Scaling Behavior of Single LLM-Driven Multi-Agent Systems
The burgeoning field of LLM-based Multi- Agent Systems (MAS) promises to tackle complex tasks through collaborative intelligence, yet fundamental questions regarding their scaling behavior and intrinsic collective dynamics remain underexplored. This paper systematically investigates how the performance of a homogeneous MAS evolves as the number of agents increases, isolating the variable of collaboration from model or knowledge heterogeneity. We propose the Sequential Iterative Multi-Agent System (SIMAS) framework, a minimalist architecture centered on sequential inter-agent communication, to clearly observe scaling effects. Through extensive experiments across diverse tasks and model scales, we establish that MAS performance does not scale monotonically with agent count but follows a pattern of diminishing returns, governed by a trade-off between collaborative synergy and coordination overhead. Our findings reveal that effective MAS requires a sufficiently capable base LLM, that task type critically modulates the optimal agent count, and that collective intelligence is an emergent property contingent on strategic interaction design rather than a guaranteed outcome of agent plurality.

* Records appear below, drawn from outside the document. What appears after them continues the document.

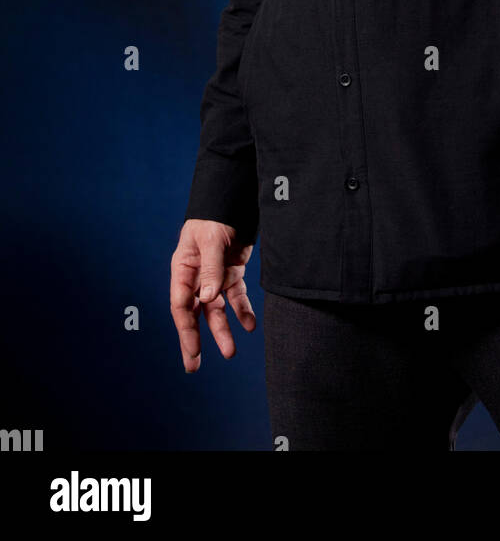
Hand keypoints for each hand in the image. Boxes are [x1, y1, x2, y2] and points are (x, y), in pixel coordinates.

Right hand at [170, 219, 255, 371]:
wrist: (233, 200)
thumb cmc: (215, 216)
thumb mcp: (211, 240)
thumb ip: (211, 268)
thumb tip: (208, 298)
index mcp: (183, 269)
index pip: (181, 304)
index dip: (186, 329)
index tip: (193, 350)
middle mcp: (196, 277)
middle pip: (195, 313)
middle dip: (195, 340)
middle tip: (193, 367)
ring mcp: (214, 276)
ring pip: (216, 310)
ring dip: (223, 330)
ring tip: (231, 353)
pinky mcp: (232, 273)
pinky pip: (236, 297)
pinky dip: (243, 311)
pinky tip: (250, 325)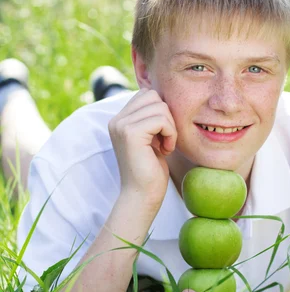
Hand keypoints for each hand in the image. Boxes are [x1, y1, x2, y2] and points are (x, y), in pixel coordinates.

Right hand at [108, 88, 176, 206]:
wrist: (142, 196)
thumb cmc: (151, 171)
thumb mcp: (151, 139)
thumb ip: (151, 118)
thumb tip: (164, 99)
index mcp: (120, 120)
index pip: (147, 95)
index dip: (161, 112)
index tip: (161, 136)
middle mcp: (117, 120)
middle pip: (153, 96)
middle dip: (167, 117)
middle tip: (165, 140)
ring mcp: (121, 125)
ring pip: (160, 106)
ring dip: (170, 127)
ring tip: (165, 146)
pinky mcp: (131, 133)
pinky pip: (162, 119)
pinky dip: (170, 134)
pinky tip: (165, 150)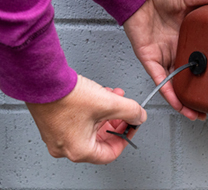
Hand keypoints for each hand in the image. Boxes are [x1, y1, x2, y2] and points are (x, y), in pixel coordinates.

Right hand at [25, 75, 146, 163]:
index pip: (110, 153)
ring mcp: (57, 135)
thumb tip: (139, 116)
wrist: (42, 80)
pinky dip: (93, 109)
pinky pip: (80, 120)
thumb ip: (130, 111)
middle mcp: (65, 147)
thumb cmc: (66, 96)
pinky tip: (100, 94)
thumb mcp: (109, 103)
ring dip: (106, 112)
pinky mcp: (54, 122)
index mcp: (79, 150)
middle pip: (101, 140)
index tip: (131, 126)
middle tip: (124, 111)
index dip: (125, 138)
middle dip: (116, 121)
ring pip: (91, 127)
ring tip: (114, 97)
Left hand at [123, 0, 207, 120]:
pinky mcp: (150, 60)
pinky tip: (179, 104)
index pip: (202, 60)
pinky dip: (169, 93)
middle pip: (190, 77)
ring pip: (176, 84)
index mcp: (189, 37)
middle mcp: (177, 50)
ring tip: (196, 114)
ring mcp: (164, 57)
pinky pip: (160, 81)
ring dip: (184, 100)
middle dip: (199, 94)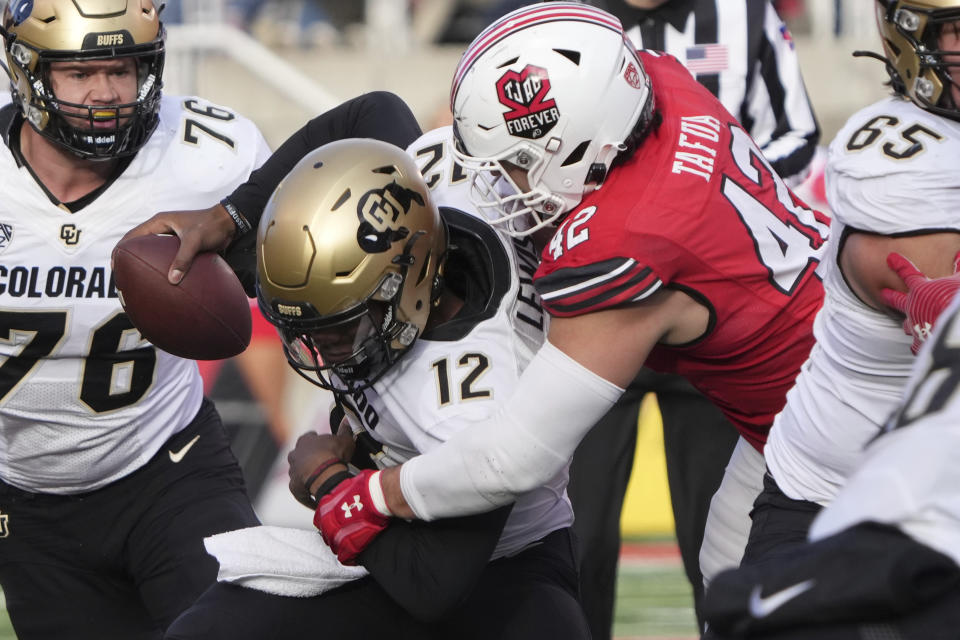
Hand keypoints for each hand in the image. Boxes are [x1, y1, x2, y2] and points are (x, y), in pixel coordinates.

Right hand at [116, 204, 237, 283]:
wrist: (230, 222)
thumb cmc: (212, 226)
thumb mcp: (195, 241)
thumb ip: (183, 259)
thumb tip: (172, 280)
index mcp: (160, 222)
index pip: (133, 235)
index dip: (121, 249)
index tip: (115, 265)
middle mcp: (163, 228)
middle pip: (140, 244)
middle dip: (131, 258)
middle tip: (124, 276)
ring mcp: (172, 237)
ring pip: (154, 252)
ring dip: (147, 264)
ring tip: (141, 281)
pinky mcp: (182, 245)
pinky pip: (168, 257)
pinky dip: (164, 267)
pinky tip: (165, 282)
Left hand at [287, 431, 353, 507]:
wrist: (324, 474)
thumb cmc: (334, 454)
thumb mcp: (344, 440)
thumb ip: (345, 430)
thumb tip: (347, 419)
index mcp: (305, 440)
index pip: (308, 437)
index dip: (316, 440)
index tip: (322, 443)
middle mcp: (295, 454)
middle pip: (299, 455)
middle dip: (307, 458)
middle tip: (320, 463)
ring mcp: (293, 471)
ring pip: (298, 472)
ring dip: (306, 475)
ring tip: (318, 480)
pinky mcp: (294, 486)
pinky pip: (300, 491)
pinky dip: (307, 494)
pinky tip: (316, 498)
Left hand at [314, 469, 390, 564]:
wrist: (377, 496)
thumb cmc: (366, 487)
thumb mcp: (348, 485)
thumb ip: (343, 493)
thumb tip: (348, 493)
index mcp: (325, 509)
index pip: (321, 521)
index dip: (330, 523)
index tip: (338, 524)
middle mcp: (328, 524)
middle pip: (328, 536)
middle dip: (336, 536)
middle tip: (347, 534)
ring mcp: (337, 536)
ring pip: (335, 547)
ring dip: (343, 547)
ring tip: (353, 545)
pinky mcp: (349, 546)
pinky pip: (346, 557)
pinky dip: (351, 557)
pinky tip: (355, 555)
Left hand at [881, 251, 959, 353]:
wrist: (957, 325)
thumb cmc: (956, 296)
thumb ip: (959, 268)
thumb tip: (959, 255)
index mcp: (921, 290)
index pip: (908, 273)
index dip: (900, 265)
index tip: (890, 257)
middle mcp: (913, 307)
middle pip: (898, 300)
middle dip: (891, 296)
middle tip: (884, 293)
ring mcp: (915, 326)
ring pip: (908, 326)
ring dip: (909, 325)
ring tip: (907, 328)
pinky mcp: (921, 344)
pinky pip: (917, 347)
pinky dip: (919, 346)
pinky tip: (920, 349)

Introduction. In recent years, Large Language Models (LLMs) have demonstrated remarkable capabilities in text generation, complex reasoning, and decisionmaking, establishing themselves as the core foundation for constructing intelligent systems, often referred to as "agents". Though individual agent has exhibited excellent problem-solving ability in expansive fields with performance enhanced—for instance, through Chain-of-Thought (CoT) prompting (Wei et al., 2022) to elicit step-by-step reasoning, or by enabling models to leverage external APIs via frameworks like Toolformer (Schick et al., 2023), however, many real-world challenges, such as sophisticated software development or multifaceted problem-solving, inherently require collaborative efforts. This necessity has driven the emergence of LLM-based Multi-Agent Systems (MAS), a field that has rapidly evolved from early exploratory frameworks to complex systems (Xi et al., 2023; Luo et al., 2025), where multiple agents interact to achieve common goals.
Discussion / Conclusion. This work systematically demonstrates that LLMbased Multi-Agent System performance does not scale linearly with agent count but exhibits a pattern of diminishing returns. Effective collaboration first requires a sufficiently capable base LLM. The optimal number of agents is a critical design parameter, heavily dependent on task type and model architecture, balancing synergy against overhead. The performance degradations derived from collaboration overhead generalizes across interaction architectures. Crucially, collective intelligence is not an automatic outcome of adding agents but an emergent property contingent on deliberate interaction design. Without architectural support for synthesis and refinement, multi-agent dialogue risks inefficiency. Future MAS development must therefore prioritize designing adaptive, task-aware collaboration protocols over simply increasing agent plurality.